The rare discovery of a jawbone by research team has led to a reinterpretation of human evolution as we know it.

An ASU team of scientists found a partially intact jaw that lends credence to the presence of a very early version of the homonid species Homo in Ethiopia, Africa. The mandible portion was found by the team two years ago and it consists of five teeth on the left side. Via carbon dating it was found that the fossil is 2.8 million years old.

Yet the Homo series of hominids are predated by 400,000 years in case of this sample of an early man. This is the first time that the finding is being aired in a magazine titled Science by the team of researchers.

For generations, scientists have been searching for the missing links that connect hominids to their animal origins.
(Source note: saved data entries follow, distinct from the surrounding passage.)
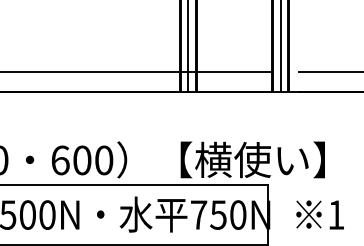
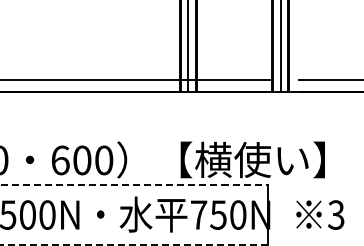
line at (181, 72) position: (181, 72) -> (181, 80)
line at (134, 185): solid -> dashed
text at (336, 214): 1 -> 3
line at (134, 244): solid -> dashed
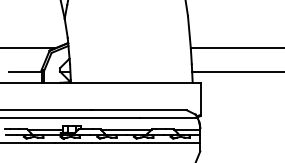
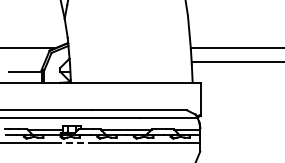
line at (236, 71) position: (236, 71) -> (236, 61)
line at (74, 143): solid -> dashed
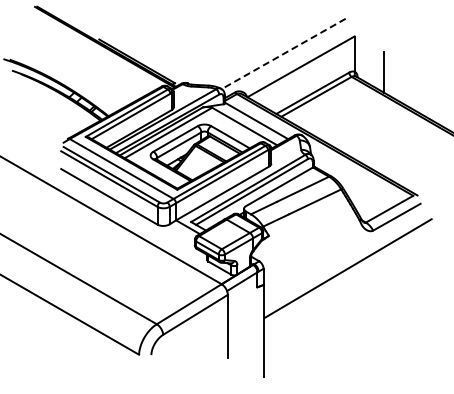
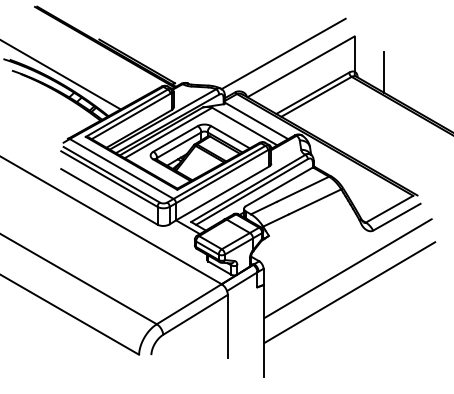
line at (283, 54): dashed -> solid
line at (61, 75): none -> present
line at (349, 292): none -> present
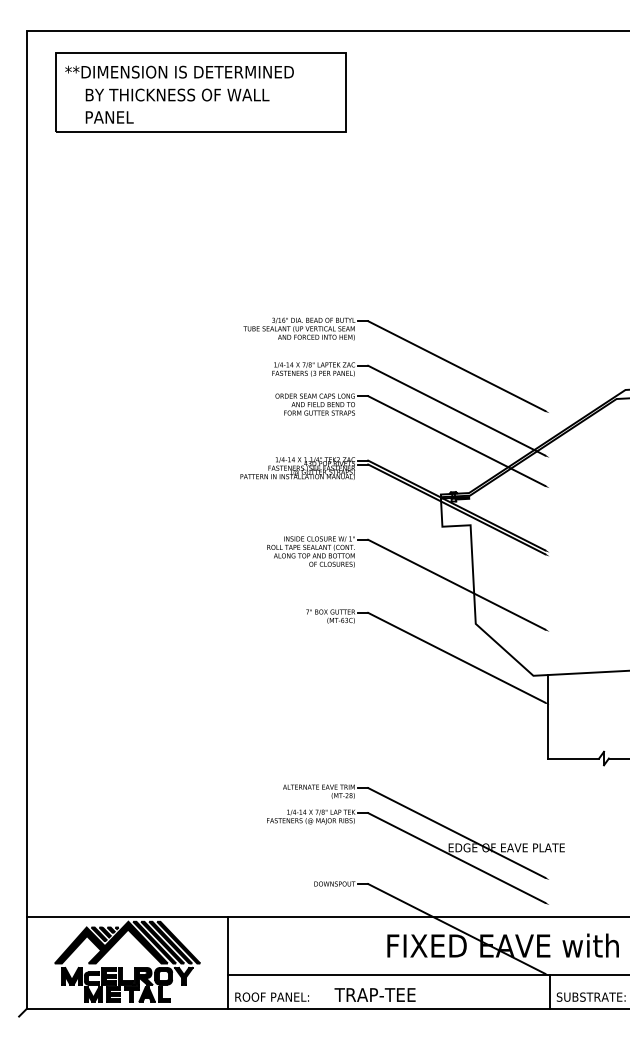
Fossils that are more than 3 million years old have been unearthed too. The most familiar is that of Lucy in Africa that got excavated about 40 years ago.

Lucy and her kind of hominids were bipeds that had minuscule brains and simian features. The missing links in the interregnum that separated the earlier finds and later samples were the real mystery though. But now it seems that mystery will be solved and several questions will get answered.  

The 700,000 year aporia will be filled thanks to this finding and many more like it that will hopefully be made in the future. The blurred and hazy image of that hiatus in prehistoric time will gain crystal clarity thanks to this discovery.

The whole project got off the ground approximately a dozen years ago. And by the time this ancient jawbone was found, the team was very much in awe of the finding. They couldn’t wait to show it to the world. They had started off with low expectations but now their hopes had been kindled. It was found among the sedimentation on the side of a knoll.

The clues gathered so far point to a distant ancestor of Homo habilis. It is a very vital link in the period of rapid change that took place somewhere on the evolutionary scale. The discovery has shown humanity a brief glimpse into its past animal roots.

And with this the whole picture of human evolution from its rudimentary beginnings to its current mastery of the planet has undergone some much-needed revision. This is so because the turning point has been marked in prehistory when mankind truly reached a coming of age as regards its survival strategies.